In a recent article in the Daily Business Review, we discuss the Florida Supreme Court decision that puts to rest the question of whether Florida’s Statute of Limitations applies to arbitrations. Reversing previous opinions of the Second District Court of Appeal and the Circuit Court, Raymond James Financial Services v. Phillips impacts parties to Florida arbitration agreements and the Florida arbitration community at large.

In a 2005 arbitration brought by several individual account holders against investment firm Raymond James, the firm moved to dismiss the matter on timeliness grounds. But the Circuit Court found that Florida’s Statute of Limitations (Chapter 95 of the Florida Statutes) did not apply to arbitrations. On appeal, the Second DCA agreed, reasoning that the definition of arbitration did not fit within the definition of a “civil action or proceeding,” to which Chapter 95 applies.

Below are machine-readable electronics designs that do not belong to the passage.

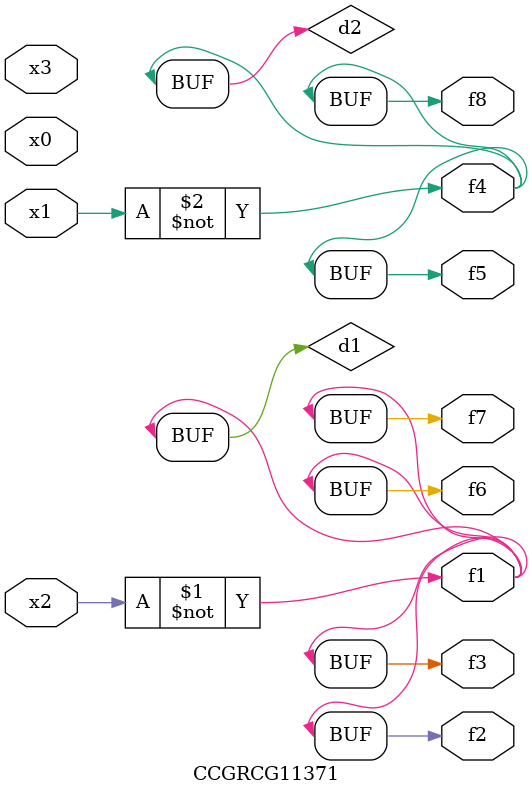
<source format=v>
module CCGRCG11371(
	input x0, x1, x2, x3,
	output f1, f2, f3, f4, f5, f6, f7, f8
);

	wire d1, d2;

	xnor (d1, x2);
	not (d2, x1);
	assign f1 = d1;
	assign f2 = d1;
	assign f3 = d1;
	assign f4 = d2;
	assign f5 = d2;
	assign f6 = d1;
	assign f7 = d1;
	assign f8 = d2;
endmodule

</source>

Left unchallenged, this decision would have made businesses and individuals susceptible to arbitration claims well past their expiration dates, reviving countless claims that would have otherwise been barred by operation of law. Fortunately, the Florida Supreme Court reversed the decision, holding that an arbitration does indeed fall within the definition of a civil action or proceeding. This important ruling promotes stability in the practice of arbitration in Florida; without it, parties might have turned away from arbitration, perceiving it to be risky and unreliable.  More locally, it could ultimately have called into question the sensibility of Miami’s development as a center for international arbitration, particularly for disputes emanating in Latin America.